Because today’s alt-right has endorsed and supports Trump, they were given a place of honor in the web pages of Breitbart.com by Steve Bannon when he was running it and were part of the demonstrations and violence engaged in by those who ran the Charlottesville event. Conservatives and Republicans must condemn them. They must make the effort to drum these people out of any movement or party they are part of. To placate or appease them is to acknowledge they have a legitimate role to play in the conservative movement and the Republican Party. There is a precedent for doing this. William F. Buckley Jr. expelled The John Birch Society from the conservative movement in the 1950s. On the Democratic side, Bill Clinton did this during his presidential campaign when he criticized the rap singer Sister Souljah for making an anti-white statement.
That is why the editorial appearing Monday in National Review is important. Rich Lowry and his colleagues got it right:
We categorically repudiate not only the specific acts of violence but also the broader cause in which this violence was deployed. The rally in question was advertised as a project to “Unite the Right.” We flatter ourselves that we have a little something to say about that, and our answer is: No. We do not wish to be united with Jew-haters, bigots, racists, and the morally and intellectually defective specimens on such sad display in Charlottesville, waving their Nazi banners and Confederate flags.
As Sen. Lindsey Graham told Fox News, neo-Nazi groups “seem to believe they have a friend in Donald Trump in the White House.”
To fail to condemn these thugs is to legitimize the alt-right’s dangerous argument: we are all part of the same movement.
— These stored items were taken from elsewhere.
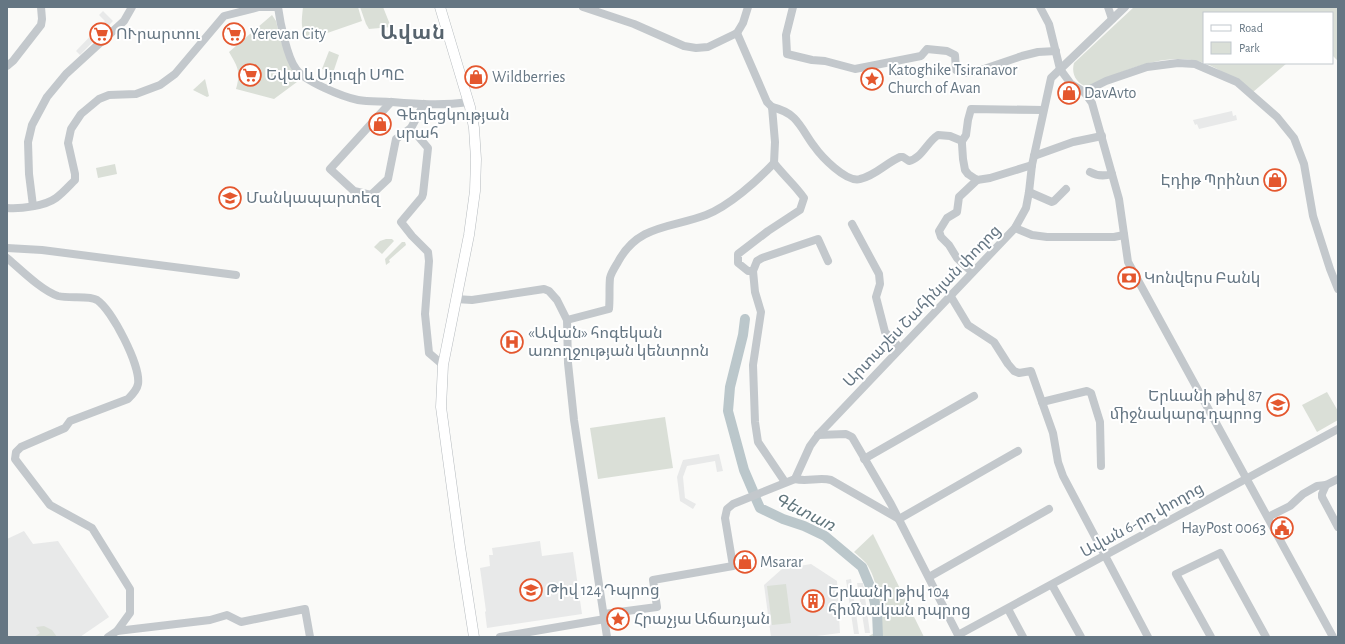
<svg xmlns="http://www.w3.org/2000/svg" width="1345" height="644" viewBox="0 0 1345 644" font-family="'Alegreya Sans','Noto Sans Armenian',sans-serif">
<rect width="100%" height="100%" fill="#fafaf8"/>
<g fill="#e8e9e9">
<path d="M103 11 113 21 80 55 76 51 105 21 99 15Z"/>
<path d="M1232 111 1233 116 1236 115 1237 120 1199 129 1197 124 1195 125 1193 120Z"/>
<path d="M719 454 723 471 717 472 715 461 687 466 683 477 685 498 696 504 693 509 680 501 677 477 683 460Z"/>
<path d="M24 531 33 544 58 541 109 617 80 637H7V539Z"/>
<path d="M540 541 542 556 573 552 582 614 487 628 485 612 486 611 480 568 490 566 489 555H493L492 548Z"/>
<path d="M811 564 837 581 840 633 809 637H771L764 585 782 569Z"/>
<path d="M851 579 859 634H854L846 580Z"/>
<path d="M857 583H863L870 633H865Z"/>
</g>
<g fill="#dadfd7">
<path d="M303 7H358L362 21 310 39C299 33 302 18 303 7Z"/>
<path d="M360 7H383L391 27 369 29 366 24Z"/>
<path d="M1134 7H1338V61L1332 55V13H1204V63H1287L1253 92C1237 82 1220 68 1201 62 1164 51 1120 72 1087 87 1076 83 1071 74 1074 63Z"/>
<path d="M272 15 276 21 281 42 301 79 274 99 236 89C241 71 238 68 229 52Z"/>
<path d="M329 51 339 55 333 73 322 69Z"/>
<path d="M205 79 209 96 207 97 193 90Z"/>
<path d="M115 164 117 174 98 178 96 168Z"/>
<path d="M386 239H392L394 241 382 254 374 247 380 241Z"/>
<path d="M402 242H405L406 245 389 260 390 262 386 265 385 259Z"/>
<path d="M1327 392 1338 411V420L1317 432 1302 405Z"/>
<path d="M665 417 673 468 598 479 590 428Z"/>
<path d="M873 534 924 637H867L880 630C881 611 878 579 866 563 862 559 858 555 854 552Z"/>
<path d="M786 584 791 623 772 625 767 586Z"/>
<path d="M44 626 52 630 57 637H34L40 633 36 627Z"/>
</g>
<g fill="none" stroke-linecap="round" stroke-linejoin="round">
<g stroke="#bbc7cb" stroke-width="10">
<path d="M745 319 743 335 730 387 728 411 744 470 753 491"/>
<path d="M756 499 760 508 783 519 804 526 825 536 862 567 872 591 877 612 878 637"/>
</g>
<g stroke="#b5babe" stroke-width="11">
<path id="major" d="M440 7 470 107 474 128 476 159 475 191 469 235 443 365 441 407 460 547 474 637"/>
</g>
<g stroke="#c3c8cc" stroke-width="8">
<path d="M278 7C280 22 287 57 296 69 304 81 343 97 358 100 369 102 381 101 392 102 417 104 442 106 468 102"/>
<path d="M583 7 634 24 684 46 696 48 708 47 737 33 743 23 748 7"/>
<path d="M793 7 786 35 787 54 812 60 825 61 855 69 921 56 927 49 947 51 955 55 956 70 968 73 978 71 1022 56 1038 52 1056 51"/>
<path d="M1040 7 1049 24 1060 69 1071 84 1084 92 1092 103 1119 199 1128 262 1333 637"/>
<path d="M1108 7 1112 19"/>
<path d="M7 66 13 61 41 25 42 19 41 7"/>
<path d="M1084 92 1106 81 1147 67 1178 63 1195 64 1237 82 1277 117 1294 138 1304 164 1313 216 1330 269 1338 289"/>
<path d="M391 102 330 169 354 191 371 195 388 179 396 139 411 128"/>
<path d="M424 104 411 128 428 148 423 194 422 197 401 222 412 236 428 252 429 261 425 314 429 353 443 365"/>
<path d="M772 107C780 109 788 112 794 118 802 126 807 137 814 146 821 156 846 183 860 179 875 176 886 163 900 157H903L909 161C922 158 927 142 938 135L950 136 962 141"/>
<path d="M1034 156 1073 142 1102 136"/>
<path d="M1032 165 990 178 977 180 968 174 965 170 963 159 962 144V141L966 135 968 120 971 109 1043 110"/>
<path d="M1090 172C1097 176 1105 176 1112 174"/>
<path d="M1029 192 1052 202 1054 201 1066 189"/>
<path d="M33 206 29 174 28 142 32 125 47 97 66 74 124 21 132 7"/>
<path d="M7 208C21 209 45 206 56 198 63 193 69 186 75 180V174L68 143 71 129 81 114 99 99 109 95 136 94 160 85 175 74 224 16 259 7H278"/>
<path d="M852 224 879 274 880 284 876 297 885 332 900 348"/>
<path d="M1015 228 1032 235 1047 237H1114L1124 235"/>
<path d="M7 248 42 250 236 275"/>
<path d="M7 258C20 269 42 291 58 296 69 299 89 295 97 300 112 310 141 366 138 384 137 390 132 395 128 399L70 421 65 428 21 447 16 452 15 459 18 463 50 505 92 528 130 589V613L117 631 210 620 227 615 241 622 305 609 310 637"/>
<path d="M753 271H748L738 263V254L768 231 800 210 804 198C795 185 784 176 774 163"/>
<path d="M972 272 957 258 949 245 941 237 939 231 947 218 957 212 959 197 977 180"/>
<path d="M950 295 968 325 994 342 1008 364 1014 371 1019 373 1031 371 1053 433 1058 462 1063 476 1148 637"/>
<path d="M455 299 472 300 544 289 549 291 557 300 567 320 568 363 574 420 607 637"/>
<path d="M567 320 609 309C610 299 609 288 610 278 611 273 615 267 618 262 638 224 672 228 706 215 729 206 757 181 774 163L775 142 772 107 767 102 737 33"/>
<path d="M1042 402 1087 391 1091 393 1100 422 1101 466"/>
<path d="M818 435 846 434 852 437 891 504 959 637"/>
<path d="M864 459 974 396"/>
<path d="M795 479C807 482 819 477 831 480L899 519 1018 451"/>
<path d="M785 482 758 442 755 422 753 365 761 312 755 292 753 271 757 261 762 258 818 239 828 261"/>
<path d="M1326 485 1322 494V497L1338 527"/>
<path d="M1268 517 1290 506 1303 494 1317 486 1326 485 1338 479"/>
<path d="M929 577 1049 509"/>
<path d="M1052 585 1081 637"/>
<path d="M1008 609 1023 637"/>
<path d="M604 614 657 607 653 580 733 566 725 518 727 509 733 504 795 479 810 446 818 435 1015 228 1026 208 1029 192 1032 165 1051 78 1125 7"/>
<path d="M958 635 1338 429"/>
<path d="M108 637 117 631"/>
<path d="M500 637 605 619"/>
<path d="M1211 637 1176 574 1220 553 1266 637"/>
</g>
<use href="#major" stroke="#fff" stroke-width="10"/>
</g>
<defs>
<g id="supermarket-ring" transform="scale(1.15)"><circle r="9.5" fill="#fff" stroke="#e4572e" stroke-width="1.5"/><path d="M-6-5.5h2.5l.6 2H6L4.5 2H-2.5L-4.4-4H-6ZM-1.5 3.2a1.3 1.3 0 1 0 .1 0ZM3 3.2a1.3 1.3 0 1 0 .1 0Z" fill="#e4572e"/></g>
<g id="shop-ring" transform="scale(1.15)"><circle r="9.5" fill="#fff" stroke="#e4572e" stroke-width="1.5"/><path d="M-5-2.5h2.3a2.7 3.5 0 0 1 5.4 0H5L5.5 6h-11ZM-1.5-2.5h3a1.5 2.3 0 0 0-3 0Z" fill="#e4572e"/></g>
<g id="sight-ring" transform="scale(1.15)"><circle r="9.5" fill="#fff" stroke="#e4572e" stroke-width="1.5"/><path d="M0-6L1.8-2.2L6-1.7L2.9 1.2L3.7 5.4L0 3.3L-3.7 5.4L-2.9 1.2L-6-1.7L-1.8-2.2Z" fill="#e4572e"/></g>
<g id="school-ring" transform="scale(1.15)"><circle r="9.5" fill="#fff" stroke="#e4572e" stroke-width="1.5"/><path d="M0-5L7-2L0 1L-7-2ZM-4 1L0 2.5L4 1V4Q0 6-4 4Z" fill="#e4572e"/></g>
<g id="bank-ring" transform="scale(1.15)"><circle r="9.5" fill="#fff" stroke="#e4572e" stroke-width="1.5"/><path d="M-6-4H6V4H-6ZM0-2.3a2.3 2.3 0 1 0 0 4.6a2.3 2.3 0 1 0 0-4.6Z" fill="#e4572e"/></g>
<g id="hospital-ring" transform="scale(1.15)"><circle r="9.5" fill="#fff" stroke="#e4572e" stroke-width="1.5"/><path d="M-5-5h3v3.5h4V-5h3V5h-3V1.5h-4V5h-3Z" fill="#e4572e"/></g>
<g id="civic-ring" transform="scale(1.15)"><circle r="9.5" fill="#fff" stroke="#e4572e" stroke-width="1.5"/><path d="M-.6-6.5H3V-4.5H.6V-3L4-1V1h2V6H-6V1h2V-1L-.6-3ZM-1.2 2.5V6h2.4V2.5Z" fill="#e4572e"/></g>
<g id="building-ring" transform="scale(1.15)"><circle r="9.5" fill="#fff" stroke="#e4572e" stroke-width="1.5"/><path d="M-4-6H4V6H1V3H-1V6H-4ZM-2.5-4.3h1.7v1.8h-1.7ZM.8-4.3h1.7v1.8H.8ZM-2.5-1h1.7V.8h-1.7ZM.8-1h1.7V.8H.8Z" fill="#e4572e"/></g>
</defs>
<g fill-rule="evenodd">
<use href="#supermarket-ring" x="101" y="34"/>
<use href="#supermarket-ring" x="234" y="34"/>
<use href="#supermarket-ring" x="250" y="75"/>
<use href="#shop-ring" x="476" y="77"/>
<use href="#sight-ring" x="872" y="79"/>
<use href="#shop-ring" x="1069" y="93"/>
<use href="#shop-ring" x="380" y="124"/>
<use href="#shop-ring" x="1275" y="180"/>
<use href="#school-ring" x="230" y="198"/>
<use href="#bank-ring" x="1129" y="278"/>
<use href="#hospital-ring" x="512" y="342"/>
<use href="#school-ring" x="1278" y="405"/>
<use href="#civic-ring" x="1282" y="528"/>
<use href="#shop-ring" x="745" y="562"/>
<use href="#school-ring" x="531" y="590"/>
<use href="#building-ring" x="813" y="601"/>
<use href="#sight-ring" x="618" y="619"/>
</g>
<g text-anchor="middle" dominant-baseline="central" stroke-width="4" stroke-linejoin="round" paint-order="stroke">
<g font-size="16" fill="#657683" stroke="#fff" text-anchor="start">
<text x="116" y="34">ՈՒրարտու</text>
<text x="250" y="34">Yerevan City</text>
<text x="888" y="70">Katoghike Tsiranavor<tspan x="888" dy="18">Church of Avan</tspan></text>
<text x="266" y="75">Եվա և Սյուզի ՍՊԸ</text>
<text x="492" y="77">Wildberries</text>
<text x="1084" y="93">DavAvto</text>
<text x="396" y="115">Գեղեցկության<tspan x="396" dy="18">սրահ</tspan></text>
<text x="1260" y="180" text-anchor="end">Էդիթ Պրինտ</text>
<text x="246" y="198">Մանկապարտեզ</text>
<text x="1144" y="278">Կոնվերս Բանկ</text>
<text x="528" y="333">«Ավան» հոգեկան<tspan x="528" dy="18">առողջության կենտրոն</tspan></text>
<text x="1262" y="396" text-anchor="end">Երևանի թիվ 87<tspan x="1262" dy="18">միջնակարգ դպրոց</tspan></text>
<text x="1266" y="528" text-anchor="end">HayPost 0063</text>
<text x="760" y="562">Msarar</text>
<text x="546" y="590">Թիվ 124 Դպրոց</text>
<text x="828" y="592">Երևանի թիվ 104<tspan x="828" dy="18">հիմնական դպրոց</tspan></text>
<text x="634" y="619">Հրաչյա Աճառյան</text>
</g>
<g font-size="16" fill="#657683" stroke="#fff">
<text transform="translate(922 306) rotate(-46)">Արտաշես Շահինյան փողոց</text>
<text transform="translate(1142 520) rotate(-29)">Ավան 6-րդ փողոց</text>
</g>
<g font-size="17" font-style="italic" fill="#60757c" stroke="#fff">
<text transform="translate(805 512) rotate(26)">Գետառ</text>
</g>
<g font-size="20" font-weight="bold" letter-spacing="1" fill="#57646e" stroke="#fff">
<text x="413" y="33">Ավան</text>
</g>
</g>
<rect width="1345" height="644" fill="none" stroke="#657683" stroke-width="16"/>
<rect x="1203" y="12" width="130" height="52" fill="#ffffff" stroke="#c1c8cd"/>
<rect x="1211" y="25" width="20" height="6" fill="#ffffff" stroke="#c1c8cd"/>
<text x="1239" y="32" font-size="12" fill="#657683">Road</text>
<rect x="1211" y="42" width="20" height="12" fill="#dadfd7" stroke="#c1c8cd"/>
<text x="1239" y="52" font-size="12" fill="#657683">Park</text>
</svg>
And that is precisely what the left is trying to do. Just take a look at the column in today’s New Republic by Bob Moser, who writes: “Trump will also be recognized henceforth for what he is: the chief recruiter and Dear Leader of a gang of domestic terrorists.”
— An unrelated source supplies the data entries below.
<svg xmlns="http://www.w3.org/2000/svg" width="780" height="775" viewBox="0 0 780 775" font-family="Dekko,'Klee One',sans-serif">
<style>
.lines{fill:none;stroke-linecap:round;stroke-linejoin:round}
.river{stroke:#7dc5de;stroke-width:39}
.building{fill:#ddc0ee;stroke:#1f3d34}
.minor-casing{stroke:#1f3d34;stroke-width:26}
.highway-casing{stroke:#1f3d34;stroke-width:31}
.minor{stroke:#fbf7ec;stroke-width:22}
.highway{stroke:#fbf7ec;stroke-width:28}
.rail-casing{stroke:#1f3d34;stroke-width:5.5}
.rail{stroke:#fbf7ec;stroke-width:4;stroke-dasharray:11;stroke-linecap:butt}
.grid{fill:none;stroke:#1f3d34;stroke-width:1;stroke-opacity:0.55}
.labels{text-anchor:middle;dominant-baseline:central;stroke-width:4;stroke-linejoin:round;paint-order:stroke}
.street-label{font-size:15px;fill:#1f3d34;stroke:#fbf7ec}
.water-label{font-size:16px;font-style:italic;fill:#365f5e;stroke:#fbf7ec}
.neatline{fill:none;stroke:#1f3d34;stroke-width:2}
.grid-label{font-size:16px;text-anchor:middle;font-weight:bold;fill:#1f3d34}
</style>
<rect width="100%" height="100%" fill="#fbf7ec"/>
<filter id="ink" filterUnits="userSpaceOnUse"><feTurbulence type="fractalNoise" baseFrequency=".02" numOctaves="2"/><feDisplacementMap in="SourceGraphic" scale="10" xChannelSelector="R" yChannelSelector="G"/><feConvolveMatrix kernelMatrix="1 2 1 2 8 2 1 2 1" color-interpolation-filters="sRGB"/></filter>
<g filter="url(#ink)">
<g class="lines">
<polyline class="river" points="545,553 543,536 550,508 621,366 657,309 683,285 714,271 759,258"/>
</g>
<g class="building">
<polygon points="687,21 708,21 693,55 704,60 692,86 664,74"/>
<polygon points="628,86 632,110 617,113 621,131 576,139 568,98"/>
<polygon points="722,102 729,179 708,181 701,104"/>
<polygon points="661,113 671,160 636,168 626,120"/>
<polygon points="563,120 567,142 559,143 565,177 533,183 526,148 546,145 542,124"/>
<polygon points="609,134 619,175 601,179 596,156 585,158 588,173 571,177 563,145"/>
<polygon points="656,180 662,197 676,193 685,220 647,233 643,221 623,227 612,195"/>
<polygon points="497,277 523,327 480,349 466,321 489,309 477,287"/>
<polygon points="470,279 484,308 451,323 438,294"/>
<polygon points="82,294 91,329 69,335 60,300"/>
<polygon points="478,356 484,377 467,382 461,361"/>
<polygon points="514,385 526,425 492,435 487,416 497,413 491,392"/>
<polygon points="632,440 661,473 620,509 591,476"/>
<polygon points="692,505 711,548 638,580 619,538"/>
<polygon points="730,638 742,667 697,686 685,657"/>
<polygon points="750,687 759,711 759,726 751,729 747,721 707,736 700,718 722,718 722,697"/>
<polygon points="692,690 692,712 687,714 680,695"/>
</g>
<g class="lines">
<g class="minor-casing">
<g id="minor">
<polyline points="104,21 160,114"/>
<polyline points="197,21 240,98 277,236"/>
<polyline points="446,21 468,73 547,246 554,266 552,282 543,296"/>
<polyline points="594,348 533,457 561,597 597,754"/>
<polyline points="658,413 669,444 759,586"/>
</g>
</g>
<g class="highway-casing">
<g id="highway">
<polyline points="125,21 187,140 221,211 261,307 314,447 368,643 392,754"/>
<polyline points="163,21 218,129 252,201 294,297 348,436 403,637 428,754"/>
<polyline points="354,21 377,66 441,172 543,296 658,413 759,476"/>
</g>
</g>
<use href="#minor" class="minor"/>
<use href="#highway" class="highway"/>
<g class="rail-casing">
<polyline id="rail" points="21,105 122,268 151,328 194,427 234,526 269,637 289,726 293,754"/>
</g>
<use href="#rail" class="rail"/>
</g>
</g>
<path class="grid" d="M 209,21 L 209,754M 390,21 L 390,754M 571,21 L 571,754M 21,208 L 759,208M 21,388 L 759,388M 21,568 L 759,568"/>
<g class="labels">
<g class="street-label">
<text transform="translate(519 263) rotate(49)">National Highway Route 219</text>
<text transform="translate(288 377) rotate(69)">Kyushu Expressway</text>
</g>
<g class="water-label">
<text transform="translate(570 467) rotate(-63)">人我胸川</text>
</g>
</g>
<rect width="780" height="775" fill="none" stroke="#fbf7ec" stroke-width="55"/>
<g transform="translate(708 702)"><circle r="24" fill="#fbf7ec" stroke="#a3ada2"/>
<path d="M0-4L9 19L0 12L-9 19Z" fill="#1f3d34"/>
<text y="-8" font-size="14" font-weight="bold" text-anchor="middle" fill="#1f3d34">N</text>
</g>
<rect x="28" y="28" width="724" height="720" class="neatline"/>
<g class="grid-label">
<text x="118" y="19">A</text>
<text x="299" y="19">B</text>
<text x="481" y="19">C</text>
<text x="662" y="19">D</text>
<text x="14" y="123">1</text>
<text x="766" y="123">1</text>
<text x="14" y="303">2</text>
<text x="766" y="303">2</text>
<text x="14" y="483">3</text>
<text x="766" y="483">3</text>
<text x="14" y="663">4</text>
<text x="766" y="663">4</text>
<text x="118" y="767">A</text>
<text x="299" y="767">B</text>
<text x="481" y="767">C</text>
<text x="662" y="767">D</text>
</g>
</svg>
Or look in TNR at this column by Brian Beutler, who writes:
Trump and many of his closest advisers aren’t making common cause with vile racists for political advantage. They are the vile racists, and are supporting fellow racists at substantial political risk because they want the racist vision to prevail.
It is not enough for these two leftist writers to argue that clearly, the reason Trump did not step up to the plate is that he thinks he cannot win again without the vote of these elements. They try to prove that it is because he personally is a racist.
Trump is not, however, without blame. Jennifer Rubin writes:
Trump did not tell the white nationalists to go to Charlottesville or to commit violence. But his campaign and presidency have given white nationalists cover, oxygen and the dream of respectability….
With Trump’s statement Monday, he and his administration clearly hoped that was sufficient to put the entire thing behind him. It isn’t. This coming weekend, the same white nationalist alt-right groups will convene at Boston Commons, trying to show they are the patriotic descendants of those who fought in the American Revolution. Cambridge, Mass., one of the largest left-wing communities in the country (comically called The People’s Republic of Cambridge by conservatives), is sure to have thousands of residents appearing in protest marches that will be far larger than that coming in from neo-Nazi and KKK groups. The police will be out in force, but if the alt-right has its choice, violence will again take place.
Should that occur, the president must immediately condemn their platform, their racism and their claim to be part of his movement. Indeed, while he should stand up for their right to be there, he should strongly dissociate himself from all they stand for. Our nation cannot afford a second Charlottesville.